Book Review: The Immortal Life of Henrietta Lacks

A Life Both Wasted and Immortal

(Note: This book contains adults themes such as child abuse, incest, and venereal disease in a factual telling of a family’s history. These themes are neither detailed or glorified.)

I first heard about Rebecca Skloot’s book, The Immortal Life of Henrietta Lacks, in an episode of RadioLab, a science program that is broadcast on public radio stations, and is also available in podcast form. (If you’ve never heard RadioLab, I highly recommend it.)

Henrietta Lacks was a very poor, uneducated African American woman who lived in the south. She was raised in a family of tobacco farmers, and for much of her childhood lived in the same “home-house” that her family had lived in as slaves. She was, quite literally, born on the dirt floor of that home.

Although Henrietta Lacks died in 1951, she had what may have been the greatest influence on science of any woman who has lived. And, this happened without her knowledge or consent.

In the years surrounding Henrietta’s death, there was a tremendous push in the biological sciences to grow human cells for the purpose of experimentation. Reading about the early attempts is fascinating. It sounds like a cross between cooking and Dr. Frankenstein’s lab. Researchers visited farms to kill chickens and drain their blood to create experimental growing mediums. They invented machines to churn the liquids, bathing cells in nutrients. And, despite their efforts, nothing was growing.

Henrietta died of an especially virulent cervical cancer. Tissues from the biopsy of her tumor were cultured, and to everyone’s surprise, these cells grew. In fact, they grew and grew. The cell line, named HeLa (for Henrietta Lacks) was distributed to scientists all over the world. They were used to develop vaccines, cure diseases, test atomic blasts. HeLa cells traveled into space to help determine the effects of space travel on humans.

It sounds like a simple and heart-warming story. But it’s so much more complex than that, and at times it is shocking and horrifying. It describes the culture clash between the Lacks family and the scientific community, which was then largely male and white. It’s a documentary about the changes in what constitutes informed legal consent. And, it’s also a documentary about biological patenting and tissue cultivation for profit..

Skloot’s book is a reporting tour de force. Over the course of years, she extensively researched every facet and detail of the story. The book is both factual and emotional. It is a story of science and a story about the long-term effects on the Lacks family, who only became aware that Henrietta’s cells were still living all over the globe many years after her death and burial in an unmarked grave.

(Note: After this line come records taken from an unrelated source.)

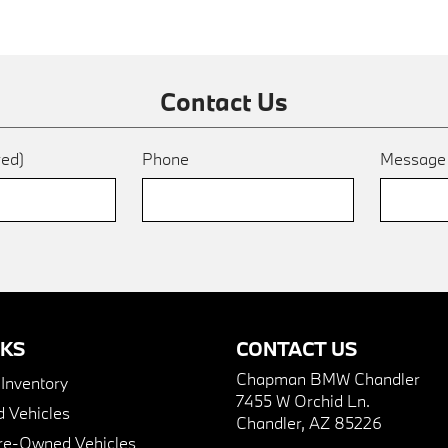
Contact Us
red)
Phone
Messag
NKS
CONTACT US
Chapman BMW Chandler
nventory
7455 W Orchid Ln.
 Vehicles
Chandler, AZ 85226
Pre-Owned Vehicles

At the heart of the story is Johns Hopkins Medical Center and the book highlights the distrust the surrounding black community had for the hospital that was built, philanthropically, to serve its interests. This distrust was rooted in the African American stories about “night doctors,” who kidnapped black victims for medical experiments. Unfortunately, as I learned in my reading, there is truth in these stories – both in the mistreatment of blacks at the hands of experimenting doctors, but also in horror stories used to frighten slaves into submission. In fact, the idea of “night doctors,” who crept around at night dressed in white, looking to steal and torture African Americans, gave rise to the Klu Klux Klan.

The horror stories continue as Skloot and Henrietta’s daughter, Deborah, attempt to find out what became of Henrietta’s mentally retarded daughter – a sister Deborah never knew she had – consigned to an institution at her mother’s death – a place that is revealed as so gothic and gruesome, it makes the tales of “night doctors” seem tame.

In this way, the book is a socio-cultural history as well, told through the Lacks family, an ill-fated group born in poverty, inbred though marriage with close relatives and afflicted with congenital syphilis. Skloot manages to get to know them well enough to tell their stories with warmth and caring, while maintaining a reporter’s detachment.

The book is also a powerful overview of the state of tissue-based research, and the controversies around permission and profit, in an ever-changing scientific environment.

The book is riveting. It would be appreciated by anyone interested in biological science, the history of African Americans in the United States, or the politics of research for profit using human tissues – an issue that ultimately affects almost everyone.